KSDAE Pastikan Satwa Komodo Tidak Akan Terganggu Akibat Wisata Alam

Reading time: 2 menit
wisata alam
Ilustrasi. Foto: wikimedia commons

Jakarta (Greeners) – Direktur Pemanfaatan Jasa Lingkungan Hutan Konservasi Direktorat Jenderal Konservasi Sumber Daya Alam dan Ekosistem Kementerian Lingkungan Hidup dan Kehutanan Dody Wahyu Karyanto menyatakan bahwa masyarakat tidak perlu khawatir populasi komodo akan terganggu akibat adanya pengembangan wisata alam.

Taman Nasional Komodo (TNK) ditetapkan sebagai Cagar Biosfer oleh UNESCO pada tahun 1977, kemudian sebagai Taman Nasional pada tahun 1980. TNK memiliki luas 173.300 Ha yang meliputi wilayah perairan seluas 132.572 hektare (ha) atau sebesar 76% dan wilayah daratan seluas 40.728 Ha atau 24% dari luas keseluruhan TNK.

TNK terdiri dari 146 pulau dengan 8 pulau tervaforit kunjungan wisatawan yaitu Pulau Padar, Pulau Komodo, Pulau Rinca, Pulau Gili Lawa Daratan, Pulau Gili Lawa Lautan, Pulau Kambing, Pulau Kalong, dan Pink Beach di Pulau Komodo. Pada wilayah daratan, sebagian besar merupakan ekosistem sabana dan habitat komodo.

“Saat ini jumlah komodo lebih dari 1.000 ekor di Pulau Rinca, kalau di Pulau Padar sudah tidak ada. Untuk melindungi komodo tersebut, perusahaan harus mempunyai aktivitas yang dilegalkan, seperti transportasi, kuliner, cinderamata, dan pemanduan,” ujar Dody kepada Greeners, Jakarta, Jumat (10/08/2018) lalu.

BACA JUGA: Perusahaan Pengembang di Kawasan Taman Nasional Komodo Sudah Memiliki Izin 

Dody mengatakan, hal yang dikhawatirkan masyarakat saat ini adalah pengembangan wisata alam di kawasan konservasi akan menganggu keanekaragaman hayati dan seberapa jauh pengembangan wisata alam tersebut bisa menggerakkan ekonomi masyarakat.

“Untuk itu pemerintah sudah mencegah dampak tersebut yaitu dengan zonasi, lalu ditapis dengan cara pengelolaan 25 tahun di tingkat tapak dan munculah areal usaha,” kata Dody.
-=-=-
** Perintah tugas **
Lanjutkan artikel tentang komodo dan wisata alam di atas, mulai tepat setelah kalimat terakhirnya. Data di bawah ini terpisah dan bukan bagian dari artikel tentang komodo dan wisata alam.

** Data yang ditampilkan **
-=-=-
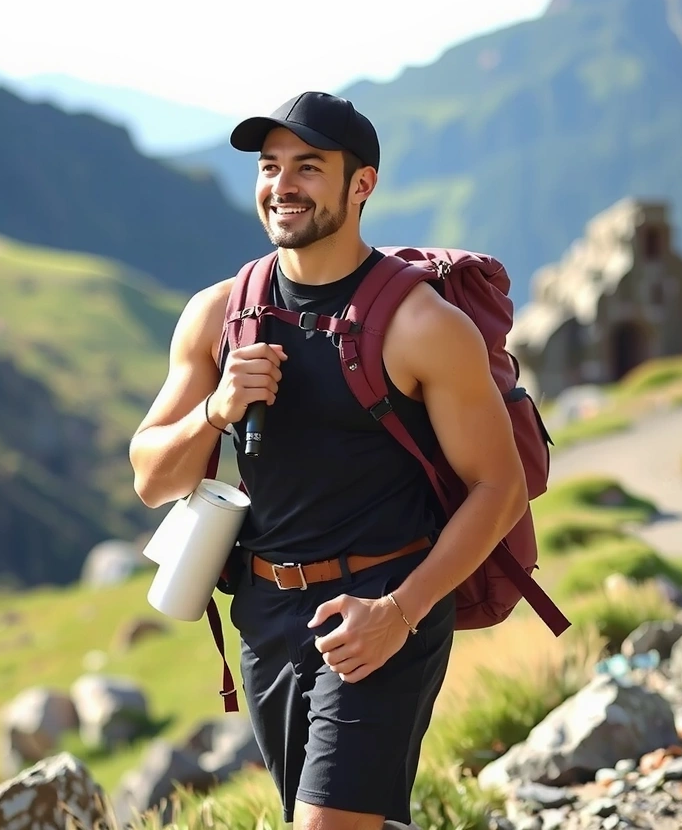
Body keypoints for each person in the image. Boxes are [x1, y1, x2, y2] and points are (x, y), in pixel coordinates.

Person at [129, 91, 528, 830]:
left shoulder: (421, 324)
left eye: (308, 167)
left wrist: (399, 612)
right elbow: (151, 478)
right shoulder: (218, 313)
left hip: (382, 603)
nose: (282, 185)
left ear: (361, 184)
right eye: (270, 166)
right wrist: (215, 411)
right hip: (266, 615)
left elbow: (498, 488)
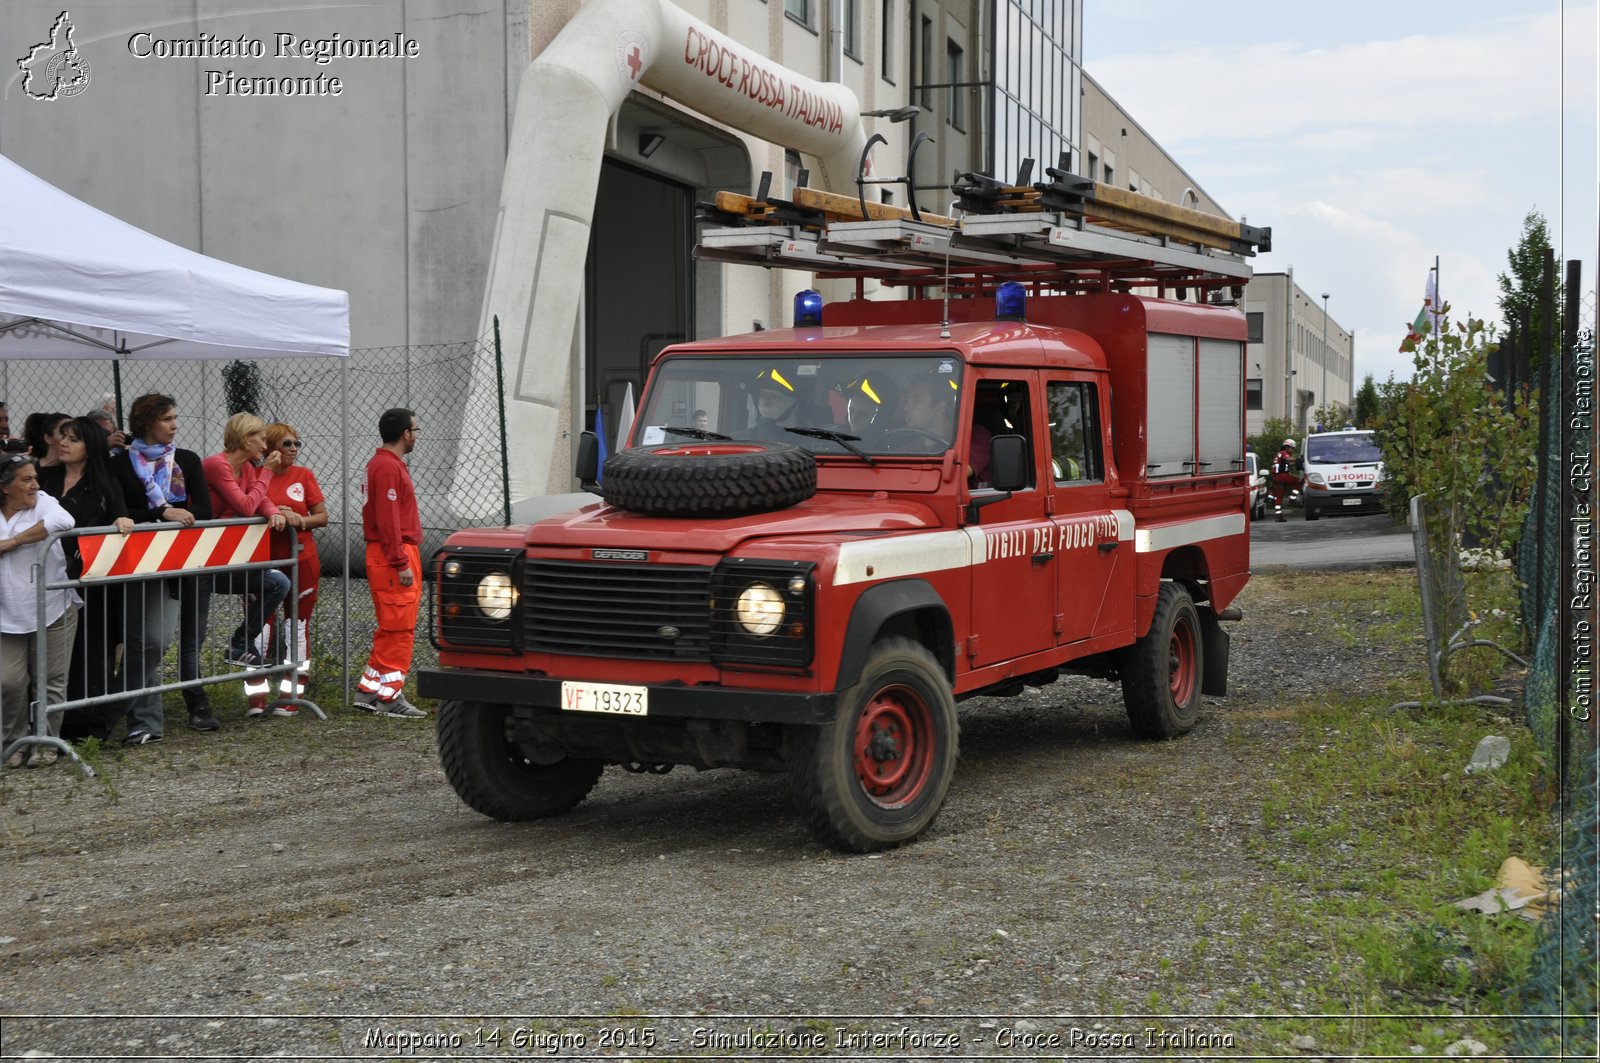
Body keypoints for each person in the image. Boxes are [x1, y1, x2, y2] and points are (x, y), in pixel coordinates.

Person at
-=-=-
** Hasil **
Areal usaha tersebut ditetapkan dengan memperhatikan berbagai kriteria, antara lain bukan merupakan areal potensi objek dan daya tarik wisata alam seperti danau, pantai, sungai, sumber mata air, air terjun, peninggalan sejarah dan gua; areal bebas dari perambahan hutan; areal bukan merupakan jalur lintas satwa liar besar; dan areal bebas dari potensi bencana banjir, longsor, dan erosi.

“Kriteria tersebut diterapkan dengan mempertimbangkan aspek kebijakan, ekologis, teknis, sosial budaya, dan rencana pengembangan wilayah dan telah dilakukan konsultasi publik. Areal usaha itu tidak begitu saja terjadi ditetapkan di atas meja tetapi berdasarkan survei bahwa areal tersebut bebas dari lintasan atau jelajah satwa, bebas konflik, dan klaim masyarakat,” jelas Dody.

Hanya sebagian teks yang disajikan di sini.